Macron’s forward deterrence doctrine is the week’s most consequential decision. Deploying nuclear-armed aircraft to eight allied countries and establishing a Franco-German steering group is not posturing — it is the operational beginning of a European nuclear architecture that exists outside NATO’s command structure. The 13-month countdown to the French presidential election is the binding constraint: if Le Pen wins in April 2027 and reverses the deterrence sharing, the entire architecture collapses before it is operational.

Germany’s break with the UK and France on Iran fractures the most durable diplomatic alignment in European foreign policy. The EU triad survived the Iraq war, the Libya intervention, and the Russia sanctions debate. It did not survive Merz calling Tehran “terrorist” and aligning with the US-Israeli position. The Cyprus drone strike — with Russian components inside an Iranian weapon hitting an EU member — makes the Iran war a direct European security question, not a distant Middle Eastern conflict.

The Section 301 probes are the trade shock that arrives at the worst possible moment. The EU is already absorbing an energy shock that von der Leyen quantified at €3 billion (~$3.5 billion) in 10 days. Adding a 15% tariff on top of that — with the ECB trapped between energy-driven inflation and trade-driven contraction — creates a policy trilemma with no clean solution. The March 19 rate decision and the March 19–20 summit will determine whether Europe responds with coordination or fragmentation.
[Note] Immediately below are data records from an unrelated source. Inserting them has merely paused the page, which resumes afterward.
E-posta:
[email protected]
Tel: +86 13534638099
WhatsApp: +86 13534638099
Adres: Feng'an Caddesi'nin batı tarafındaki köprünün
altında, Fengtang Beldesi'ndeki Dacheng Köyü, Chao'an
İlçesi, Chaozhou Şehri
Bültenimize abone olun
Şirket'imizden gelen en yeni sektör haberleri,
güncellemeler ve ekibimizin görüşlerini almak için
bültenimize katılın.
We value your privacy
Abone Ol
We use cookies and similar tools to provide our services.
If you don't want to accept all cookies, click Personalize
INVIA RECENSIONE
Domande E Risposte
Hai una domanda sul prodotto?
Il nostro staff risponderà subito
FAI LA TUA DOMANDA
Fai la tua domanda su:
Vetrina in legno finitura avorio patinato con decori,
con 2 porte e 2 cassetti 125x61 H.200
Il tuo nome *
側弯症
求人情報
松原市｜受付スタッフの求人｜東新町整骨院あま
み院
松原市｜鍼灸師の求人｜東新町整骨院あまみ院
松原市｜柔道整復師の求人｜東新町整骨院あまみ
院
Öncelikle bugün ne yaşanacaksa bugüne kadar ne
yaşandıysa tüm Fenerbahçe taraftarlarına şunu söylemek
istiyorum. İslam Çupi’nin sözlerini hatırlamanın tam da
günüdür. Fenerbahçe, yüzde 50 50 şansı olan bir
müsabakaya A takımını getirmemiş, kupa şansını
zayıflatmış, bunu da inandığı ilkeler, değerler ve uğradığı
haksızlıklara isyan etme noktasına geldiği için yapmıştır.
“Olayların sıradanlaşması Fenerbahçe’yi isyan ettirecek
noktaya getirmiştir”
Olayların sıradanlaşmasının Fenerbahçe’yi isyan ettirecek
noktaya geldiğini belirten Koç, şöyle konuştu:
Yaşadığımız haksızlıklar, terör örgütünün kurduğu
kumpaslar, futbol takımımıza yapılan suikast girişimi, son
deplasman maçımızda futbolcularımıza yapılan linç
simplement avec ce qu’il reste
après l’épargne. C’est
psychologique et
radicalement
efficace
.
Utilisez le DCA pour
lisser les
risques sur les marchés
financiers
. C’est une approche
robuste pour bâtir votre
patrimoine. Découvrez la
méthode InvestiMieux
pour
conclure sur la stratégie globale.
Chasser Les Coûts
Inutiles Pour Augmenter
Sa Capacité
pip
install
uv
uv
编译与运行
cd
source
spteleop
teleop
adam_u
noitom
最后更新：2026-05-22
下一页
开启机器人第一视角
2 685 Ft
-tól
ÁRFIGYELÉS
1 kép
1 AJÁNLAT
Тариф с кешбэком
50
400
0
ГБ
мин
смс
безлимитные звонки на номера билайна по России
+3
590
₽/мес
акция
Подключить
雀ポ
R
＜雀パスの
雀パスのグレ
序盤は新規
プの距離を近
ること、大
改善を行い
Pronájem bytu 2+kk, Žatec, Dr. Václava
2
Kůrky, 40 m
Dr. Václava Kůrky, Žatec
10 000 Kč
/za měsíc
European markets have split into two economies and there is no sign of convergence. Defence stocks post record results daily while autos, banks and consumer cyclicals fall. BMW’s tariff warning, VW’s 50,000-job cut plan, and Mercedes’s halved earnings describe an industrial sector that built its model on cheap Russian gas, open Chinese markets, and American trade access — all three of which are now under threat simultaneously. The Stoxx 600’s five losses in seven sessions is not a correction; it is a repricing of the European economic model.